:: RECORDS SUPPLIED ::
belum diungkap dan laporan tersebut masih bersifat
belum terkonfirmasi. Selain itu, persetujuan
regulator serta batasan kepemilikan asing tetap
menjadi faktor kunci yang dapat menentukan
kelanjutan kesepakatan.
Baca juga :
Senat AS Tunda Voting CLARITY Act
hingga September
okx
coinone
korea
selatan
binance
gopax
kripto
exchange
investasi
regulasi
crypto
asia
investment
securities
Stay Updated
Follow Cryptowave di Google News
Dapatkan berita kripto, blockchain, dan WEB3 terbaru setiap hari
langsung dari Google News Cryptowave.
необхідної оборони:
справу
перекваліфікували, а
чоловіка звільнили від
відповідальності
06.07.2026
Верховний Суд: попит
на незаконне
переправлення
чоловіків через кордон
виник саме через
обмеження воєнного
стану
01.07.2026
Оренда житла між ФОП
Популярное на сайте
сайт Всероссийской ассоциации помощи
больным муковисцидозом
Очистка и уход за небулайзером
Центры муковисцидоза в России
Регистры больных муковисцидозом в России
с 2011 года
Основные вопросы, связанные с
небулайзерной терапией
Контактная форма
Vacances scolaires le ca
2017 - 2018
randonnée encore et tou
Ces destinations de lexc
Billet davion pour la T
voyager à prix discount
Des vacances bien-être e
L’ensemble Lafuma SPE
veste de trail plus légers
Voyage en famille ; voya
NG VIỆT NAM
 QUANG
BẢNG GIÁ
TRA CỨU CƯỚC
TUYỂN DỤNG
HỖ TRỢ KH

:: WHAT TO WORK ON ::
Filter the entries down to the lines that hold "News". Copy those lines.

:: SOLUTION TO THIS TASK ::
Follow Cryptowave di Google News
langsung dari Google News Cryptowave.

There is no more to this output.